Er is sprake van schending van het "zo zeer indruist criterium". Dit criterium komt uit een aantal uitspraken van de Hoge Raad (zie artikel), de eerste is uit 1992. Dit criterium houdt in dat het gebruik van bewijsmateriaal slechts dan niet is toegestaan, indien het is verkregen op een wijze die zozeer indruist tegen hetgeen van een behoorlijk handelende overheid mag worden verwacht, dat het gebruik ervan onder alle omstandigheden ontoelaatbaar moet worden geacht. De inspecteur wist dat Monaco geen toestemming heeft gegeven om bepaalde bijlagen te gebruiken, de stukken zijn echter wel gebruikt in het onderzoek. Gebruik van deze informatie is - volgens de rechter - in strijd met de goede verdragstrouw en druist in tegen een behoorlijk handelende overheid. Het gebruik van deze bijlagen is daarom ontoelaatbaar.
Daarna kan de rechter beslissen welke gevolgen hieraan worden verbonden, in het beste geval (voor de cardioloog) kan de aanslag naar de prullenbak. Zover gaat de rechter echter niet. De stukken worden uitgesloten maar de stukken die zijn opgemaakt op grond van deze stukken mogen wel worden gebruikt. Via een u bocht (en verwijzing naar Hoge Raad d.d. 31 januari 2025 ECLI:NL:HR:2025:154) stelt de rechtbank dat het zorgvuldigheidsbeginsel er niet direct aan in de weg staat dat de belastingdienst (inspecteur) gebruik heeft gemaakt van strafrechtelijk onrechtmatig verkregen bewijs, indien de inspecteur ook via een andere weg (op andere wijze) aan de stukken had kunnen komen.
Mega vergrijpboete wordt vernietigd
Diverse stukken worden uitgesloten maar de navorderingsaanslag blijft in stand. Vervolgens gaat de rechter er eens goed voor zitten. Kan de vergrijpboete van € 750.000 wel in stand blijven?
- De rechtbank stelt voorop dat de aanwezigheid van een beboetbaar feit alleen kan worden aangenomen als de daarvoor vereiste feiten en omstandigheden buiten redelijke twijfel zijn komen vast te staan. Dit dient begrepen te worden als ‘doen blijken’, dat wil zeggen: ‘overtuigend aantonen (zie Hoge Raad d.d. 8 april 2022 ECLI:NL:HR:2022:526)
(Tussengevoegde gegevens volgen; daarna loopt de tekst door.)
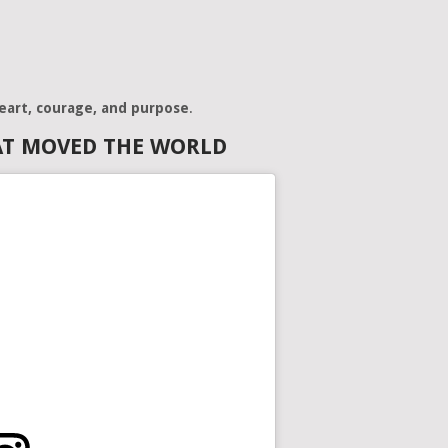
eart, courage, and purpose
.
AT MOVED THE WORLD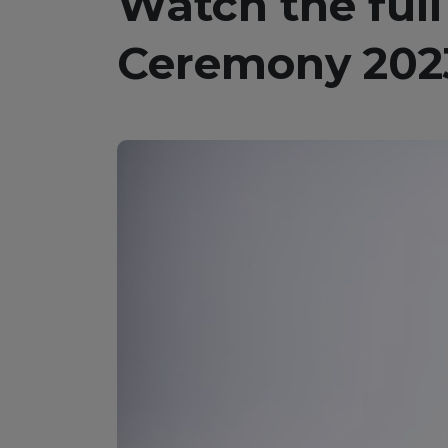
Watch the full
Ceremony 202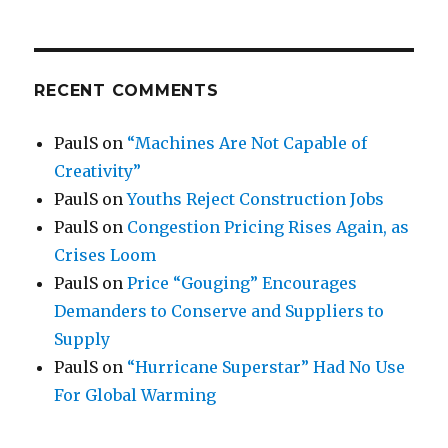
RECENT COMMENTS
PaulS
on
“Machines Are Not Capable of
Creativity”
PaulS
on
Youths Reject Construction Jobs
PaulS
on
Congestion Pricing Rises Again, as
Crises Loom
PaulS
on
Price “Gouging” Encourages
Demanders to Conserve and Suppliers to
Supply
PaulS
on
“Hurricane Superstar” Had No Use
For Global Warming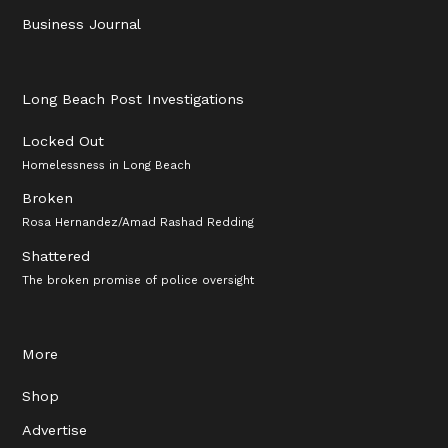
Business Journal
Long Beach Post Investigations
Locked Out
Homelessness in Long Beach
Broken
Rosa Hernandez/Amad Rashad Redding
Shattered
The broken promise of police oversight
More
Shop
Advertise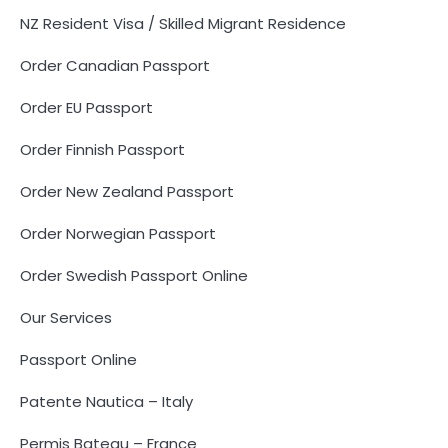
NZ Resident Visa / Skilled Migrant Residence
Order Canadian Passport
Order EU Passport
Order Finnish Passport
Order New Zealand Passport
Order Norwegian Passport
Order Swedish Passport Online
Our Services
Passport Online
Patente Nautica – Italy
Permis Bateau – France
- De inspecteur dient dus overtuigend aan te tonen dat het aan (voorwaardelijk) opzet van belanghebbende is te wijten dat de aanslag tot een te laag bedrag is vastgesteld. Onder opzet wordt verstaan het willens en wetens handelen. De ondergrens van opzet wordt gevormd door voorwaardelijke opzet. Daarvoor moet vaststaan (i) dat belanghebbende wetenschap had van de aanmerkelijke kans dat de verweten gedraging zich voordoet, en (ii) dat hij deze kans bovendien bewust heeft aanvaard (op de koop toe heeft genomen).
Naar het oordeel van de rechtbank is de inspecteur niet in zijn bewijslast geslaagd. De inspecteur heeft met alles wat hij heeft overgelegd en aangevoerd niet overtuigend bewezen dat belanghebbende (voorwaardelijke) opzet had tot het doen van een onjuiste aangifte over het onderhavige jaar. Niet is buiten redelijke twijfel komen vast te staan dat de zwager van belanghebbende de royalty’s niet (in zekere mate) zelf heeft gehouden.